2. A lower crate's public docs define a payload as another higher crate's private or semi-private JSON schema.
3. A shared subsystem describes its API mainly as a sequence of Pod/TUI orchestration steps, rather than a caller-neutral contract.
4. The comment reveals a hidden dependency that Cargo cannot type-check.
## recommended follow-up tickets
1. **Typed protocol snapshot/system-item payloads**
- Goal: remove `protocol` public `serde_json::Value` payloads whose real schemas are `session_store::*`.
- Candidate implementation directions:
- Move wire DTOs for log entries/system items into `protocol`, with `session-store` converting to/from them; or
- Extract a neutral `session-log-schema` / `wire-log` crate used by both `protocol` and `session-store`.
- Success condition: TUI/client code can parse snapshots/system items using protocol-owned typed structures, not `session_store::LogEntry` hidden behind JSON.
2. **Extract neutral workspace layout from `memory`**
- Goal: remove `workflow -> memory` when the only need is `.insomnia` path layout.
- Candidate implementation directions:
- New neutral crate/module for `WorkspaceLayout`; or
- Move `.insomnia` path layout into `manifest` if that crate is intended to own workspace configuration.
- Success condition: `workflow` and `memory` are siblings depending on a neutral layout owner.
3. **Boundary-comment hygiene pass**
- Goal: replace reverse-knowledge comments in lower/shared crates with caller-neutral wording.
- Scope:
- `protocol/src/lib.rs` controller/session-store JSON wording.
- `llm-worker/src/llm_client/types.rs` Pod `SegmentId` cache-key wording.
- `memory/src/{scope,extract,consolidate,resident}.rs` Pod/TUI orchestration wording.
- `session-store/src/{system_item,segment}.rs` TUI/Pod-specific wording where not required.
- Success condition: comments explain local contracts and extension points; dependent-crate implementation details live in the dependent crate.
4. **Clarify `session-store` crate responsibility**
- Goal: decide whether `session-store` is only session/segment log storage or the broader durable Pod-state persistence crate.
- If broader: update crate docs/naming comments to say so.
- If narrower: split `pod_metadata` into a Pod-owned persistence crate/module.
## unresolved questions
1. Is `protocol` intended to be the sole owner of all stable wire DTOs, or is `session-store` intentionally part of the protocol contract despite the current `serde_json::Value` indirection?
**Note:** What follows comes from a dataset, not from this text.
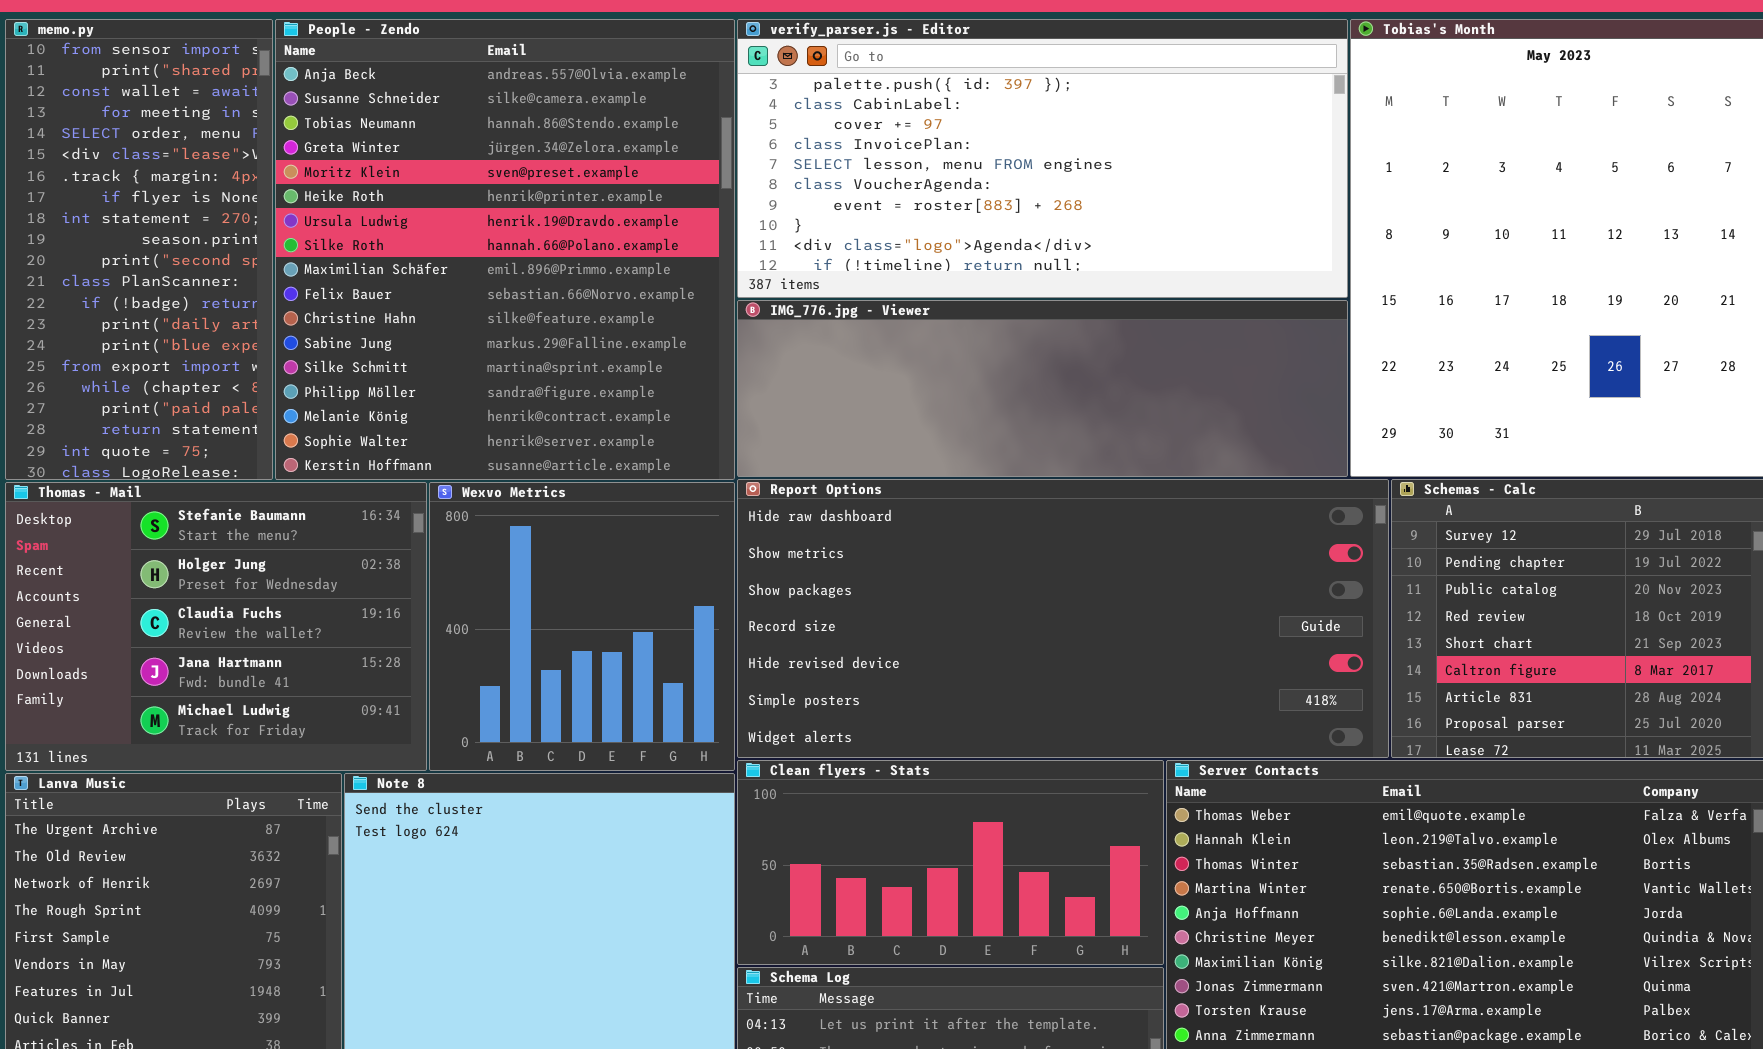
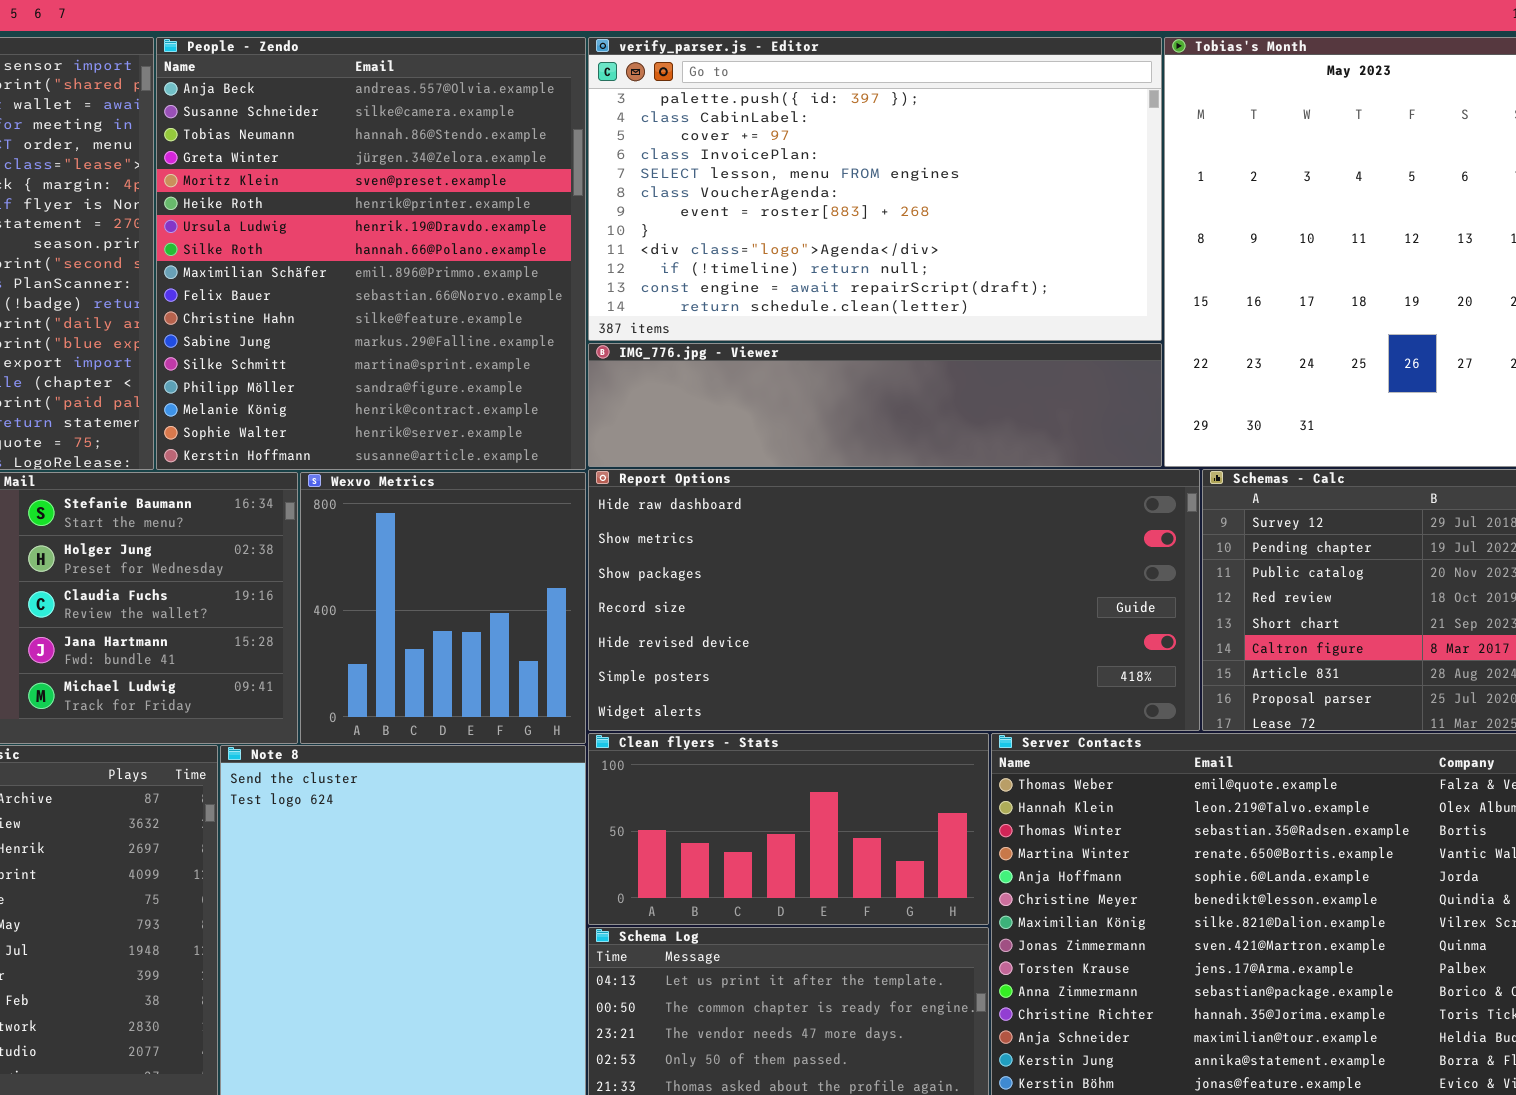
verify_parser.js - Editor: [737,19,1348,298] -> [588,37,1162,341], resized
IMG_776.jpg - Viewer: [737,300,1348,477] -> [588,343,1162,467], resized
2. Is `session-store` deliberately the durable state crate for all Pod metadata, or should it be constrained to conversation/session logs?
3. Should `WorkspaceLayout` be considered a memory-domain concept, or a repository/workspace-domain concept shared by memory, knowledge, and workflow?
4. Should TUI remain allowed to inspect local registry/session files directly for picker and restore UX, or should those capabilities move behind `client`/`protocol` APIs?
5. Are comments allowed to name the primary current consumer (`Pod`) when documenting a generic lower-layer extension point, or should comments avoid such names unless the type itself is Pod-specific?